WORK TO BE COMPLETED:
Please extract every line of text from the listing below and reproduce each one unchanged, leaving the pictures out of your answer.

DATASET EXCERPTS:
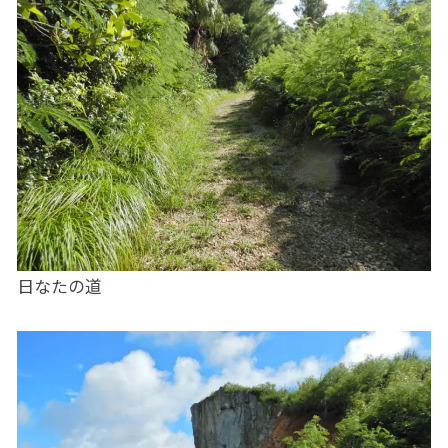
日なたの道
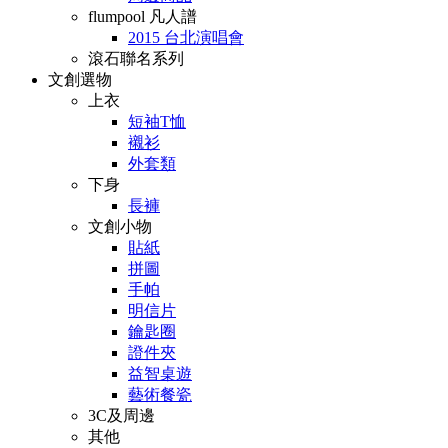
flumpool 凡人譜
2015 台北演唱會
滾石聯名系列
文創選物
上衣
短袖T恤
襯衫
外套類
下身
長褲
文創小物
貼紙
拼圖
手帕
明信片
鑰匙圈
證件夾
益智桌遊
藝術餐瓷
3C及周邊
其他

OUTPUT BELOW:
日なたの道
flumpool 凡人譜
2015 台北演唱會
滾石聯名系列
文創選物
上衣
短袖T恤
襯衫
外套類
下身
長褲
文創小物
貼紙
拼圖
手帕
明信片
鑰匙圈
證件夾
益智桌遊
藝術餐瓷
3C及周邊
其他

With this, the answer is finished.